The Concurrence - The Usual Call for
Reform, and a Surprise:
There was a concurrence by Justice Ginsburg,
joined by Justice Breyer. Initially, Ginsburg agreed that ERISA mandated
preemption of the state law claims, but noted the injustice of this
result.
I therefore join the Court’s opinion. But, with greater enthusiasm,
as indicated by my dissenting opinion in Great-West Life & Annuity
Ins. Co. v. Knudson, 534 U. S. 204 (2002), I also join "the rising
judicial chorus urging that Congress and [this] Court revisit what
is an unjust and increasingly tangled ERISA regime."
Justice Ginsburg
also noted that the government’s brief had suggested that "make -whole"
relief might be available under ERISA Section 503(a)(3):
Recognizing
that "this Court has construed Section 502(a)(3) not to authorize
an award of money damages against a non-fiduciary," the Government
suggests that the Act, as currently written and interpreted, may "allo[w]
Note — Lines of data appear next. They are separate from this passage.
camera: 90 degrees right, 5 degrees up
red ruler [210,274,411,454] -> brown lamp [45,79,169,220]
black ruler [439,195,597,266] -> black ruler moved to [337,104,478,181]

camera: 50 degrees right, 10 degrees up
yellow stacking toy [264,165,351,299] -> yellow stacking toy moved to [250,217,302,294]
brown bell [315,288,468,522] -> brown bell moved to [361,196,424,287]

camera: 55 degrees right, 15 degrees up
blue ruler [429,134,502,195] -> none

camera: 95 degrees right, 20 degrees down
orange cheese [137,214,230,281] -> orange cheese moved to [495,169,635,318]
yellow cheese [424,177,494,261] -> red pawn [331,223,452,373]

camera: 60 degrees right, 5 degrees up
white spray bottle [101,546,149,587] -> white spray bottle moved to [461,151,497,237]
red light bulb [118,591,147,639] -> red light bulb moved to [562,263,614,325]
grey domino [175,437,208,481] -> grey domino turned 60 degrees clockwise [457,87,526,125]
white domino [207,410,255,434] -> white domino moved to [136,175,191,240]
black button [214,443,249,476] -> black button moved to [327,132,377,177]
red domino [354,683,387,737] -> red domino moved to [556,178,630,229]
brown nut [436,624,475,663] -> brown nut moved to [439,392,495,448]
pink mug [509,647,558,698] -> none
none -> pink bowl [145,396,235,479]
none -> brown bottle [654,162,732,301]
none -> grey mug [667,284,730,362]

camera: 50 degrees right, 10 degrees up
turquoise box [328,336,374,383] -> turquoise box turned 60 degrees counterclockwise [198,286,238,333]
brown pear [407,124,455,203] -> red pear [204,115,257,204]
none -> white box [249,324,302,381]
at least some forms of ‘make-whole’ relief against a breaching fiduciaryin light of the general availability of such relief in equity at the
time of the divided bench."
This same point had been addressed by
Justice Thomas in the Court’s opinion in a footnote (no. 7). He noted
that argument had been made, but also noted that plaintiffs had declined,
at the District Court level, to attempt to state causes of action
under ERISA. As such, he held, the issue was not before the Court.
"Make-whole"
relief is, of course, the equitable equivalent of consequential damages.
It appears, therefore, that the Court is suggesting that it would
entertain an ERISA claim along these lines.